# WORK TO COMPLETE:
Your answer must be the full listing, word for word, with no images in it.

==========

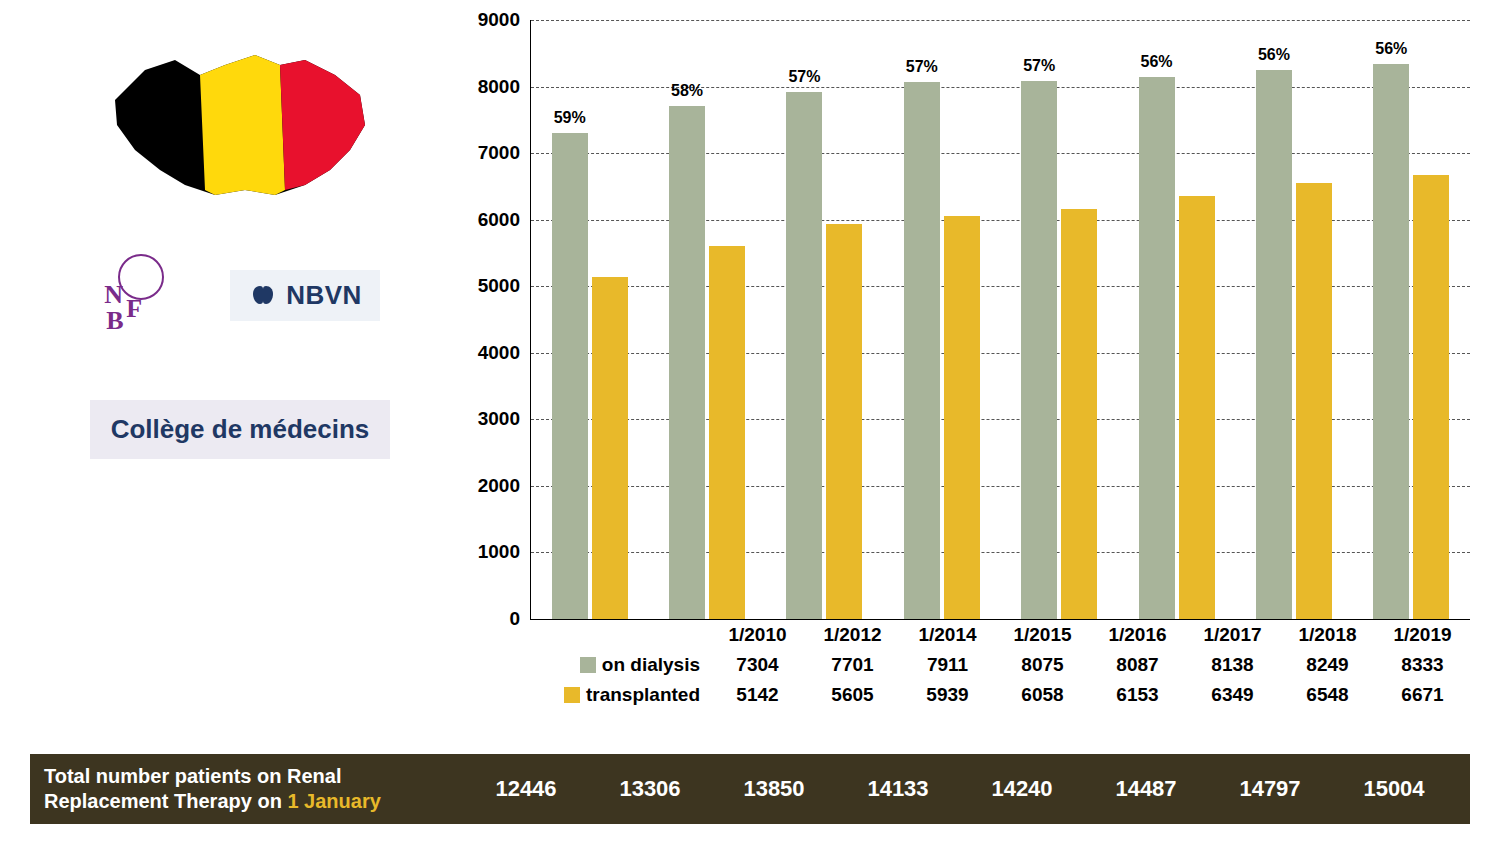N F B
NBVN
Collège de médecins
9000
8000
7000
6000
5000
4000
3000
2000
1000
0
59%
58%
57%
57%
57%
56%
56%
56%
| | 1/2010 | 1/2012 | 1/2014 | 1/2015 | 1/2016 | 1/2017 | 1/2018 | 1/2019 |
| on dialysis | 7304 | 7701 | 7911 | 8075 | 8087 | 8138 | 8249 | 8333 |
| transplanted | 5142 | 5605 | 5939 | 6058 | 6153 | 6349 | 6548 | 6671 |
Total number patients on Renal
Replacement Therapy on 1 January
12446133061385014133 14240144871479715004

==========

# EXPECTED ANSWER:
N F B
NBVN
Collège de médecins
9000
8000
7000
6000
5000
4000
3000
2000
1000
0
59%
58%
57%
57%
57%
56%
56%
56%
| | 1/2010 | 1/2012 | 1/2014 | 1/2015 | 1/2016 | 1/2017 | 1/2018 | 1/2019 |
| on dialysis | 7304 | 7701 | 7911 | 8075 | 8087 | 8138 | 8249 | 8333 |
| transplanted | 5142 | 5605 | 5939 | 6058 | 6153 | 6349 | 6548 | 6671 |
Total number patients on Renal
Replacement Therapy on 1 January
12446133061385014133 14240144871479715004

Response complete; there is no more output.